Esercizio scritto A >>
Stabilisci se ciascuna affermazione concorda con l'estratto della fonte e rispondi sì o no, citando alla lettera le parole decisive dell'estratto.
(i) Il libro Il canto necessario costa 20 euro.
(ii) Ignazio Macchiarella è etnomusicologo presso l'Università di Roma.
(iii) Il quartetto vocale costituito da Giovanna Marini è esclusivamente femminile.
Esercizio scritto B >>
Rispondi per favore alle domande in base all'estratto della fonte, numerando le risposte allo stesso modo.
(i) Con chi Giovanna Marini ha registrato il cd Il fischio del vapore?
(ii) Presso quale scuola di Roma ha tenuto corsi sul canto contadino?
(iii) Presso quale università francese ha tenuto gli stessi corsi?

Estratto della fonte >>
((

Sebbene il grande
pubblico l'abbia scoperta solo qualche anno fa in occasione della
registrazione di un cd con Francesco De Gregori (Il fischio del
vapore), Giovanna Marini è senza dubbio da molti anni una grande
protagonista della musica italiana.
Il canto necessario
(nota cd book, pp. 256, euro 20) di Ignazio Macchiarella,
etnomusicologo presso l'Università di Cagliari, ripercorre la lunga
e intensa carriera della musicista romana: gli esordi in ambito colto
nei primi anni sessanta, la scoperta del canto di tradizione orale,
la militanza nel Nuovo Canzoniere Italiano, l'impegno politico e i
corsi sul canto contadino da lei tenuti (a Roma presso la scuola
popolare di musica di Testaccio e in Francia presso l'Università
Paris 8), l'attività di compositrice per il cinema e il teatro e,
infine, la costituzione di un quartetto vocale esclusivamente
femminile, per esplorare in totale libertà gli orizzonti della voce,
sia nel canto che nella narrazione.
Ma questo libro (di cui
il cd allegato, con alcuni inediti, è indispensabile compagno) è
molto più di una biografia: attraversando praticamente quarant'anni
di musica, fornisce un'innumerevole quantità di spunti, richiedendo
un'analisi approfondita e prestandosi a un vero e proprio
«contrappunto» di riflessioni.

))

Dati forniti >>
((

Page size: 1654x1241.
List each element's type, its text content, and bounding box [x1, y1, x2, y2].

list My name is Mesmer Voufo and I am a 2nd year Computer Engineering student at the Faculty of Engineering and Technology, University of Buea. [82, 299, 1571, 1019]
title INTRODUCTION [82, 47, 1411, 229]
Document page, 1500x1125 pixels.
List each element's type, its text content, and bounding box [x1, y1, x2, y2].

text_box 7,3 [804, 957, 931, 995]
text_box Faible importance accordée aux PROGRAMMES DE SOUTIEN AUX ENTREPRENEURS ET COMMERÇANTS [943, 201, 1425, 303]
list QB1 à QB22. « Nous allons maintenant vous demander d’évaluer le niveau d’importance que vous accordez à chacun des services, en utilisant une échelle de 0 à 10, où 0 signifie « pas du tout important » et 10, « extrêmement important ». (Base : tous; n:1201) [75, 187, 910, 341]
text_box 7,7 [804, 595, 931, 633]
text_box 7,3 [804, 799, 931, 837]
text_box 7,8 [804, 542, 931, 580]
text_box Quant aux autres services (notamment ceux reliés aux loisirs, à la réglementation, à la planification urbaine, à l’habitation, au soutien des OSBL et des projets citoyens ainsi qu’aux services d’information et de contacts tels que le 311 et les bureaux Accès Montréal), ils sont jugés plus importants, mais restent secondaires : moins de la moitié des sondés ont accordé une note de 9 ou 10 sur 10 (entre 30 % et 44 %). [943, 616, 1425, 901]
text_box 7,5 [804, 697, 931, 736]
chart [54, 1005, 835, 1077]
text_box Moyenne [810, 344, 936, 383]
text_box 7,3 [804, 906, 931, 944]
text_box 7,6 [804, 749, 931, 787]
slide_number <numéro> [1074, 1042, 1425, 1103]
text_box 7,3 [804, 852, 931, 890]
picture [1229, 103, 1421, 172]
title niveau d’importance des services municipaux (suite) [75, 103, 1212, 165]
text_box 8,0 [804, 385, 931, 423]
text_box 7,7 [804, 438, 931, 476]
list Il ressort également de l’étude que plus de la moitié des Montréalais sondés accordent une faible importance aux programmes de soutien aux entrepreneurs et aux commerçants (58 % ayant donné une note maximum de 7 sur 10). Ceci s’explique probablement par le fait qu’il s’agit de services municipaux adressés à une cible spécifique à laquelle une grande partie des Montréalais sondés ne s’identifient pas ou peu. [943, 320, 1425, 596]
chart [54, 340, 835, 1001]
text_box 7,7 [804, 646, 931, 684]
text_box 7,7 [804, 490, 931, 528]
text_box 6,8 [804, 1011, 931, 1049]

))
((

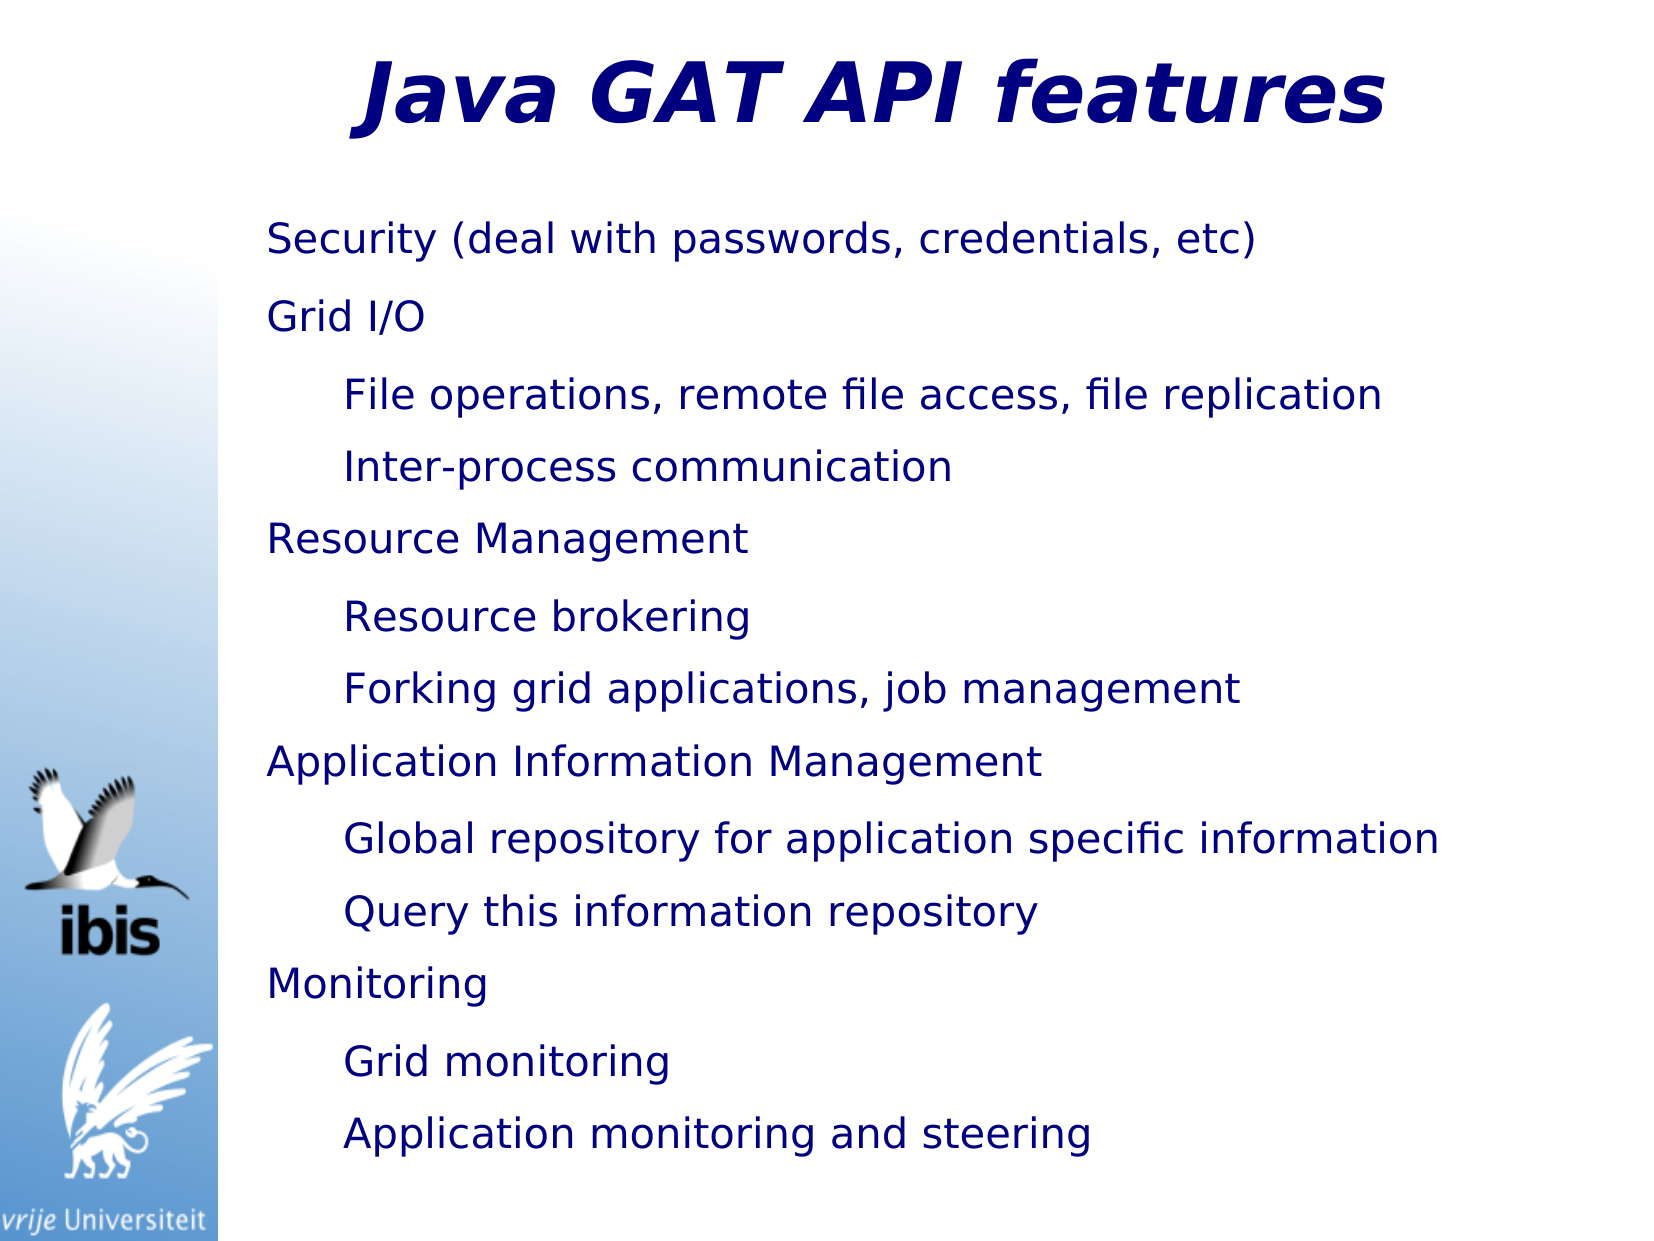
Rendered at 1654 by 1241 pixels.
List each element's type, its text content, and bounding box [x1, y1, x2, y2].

))

Risposta corretta A >>
(i) Sì: «euro 20».
(ii) No: «etnomusicologo presso l'Università di Cagliari».
(iii) Sì: «un quartetto vocale esclusivamente femminile».

Risposta corretta B >>
(i) Con Francesco De Gregori.
(ii) Presso la scuola popolare di musica di Testaccio.
(iii) Presso l'Università Paris 8.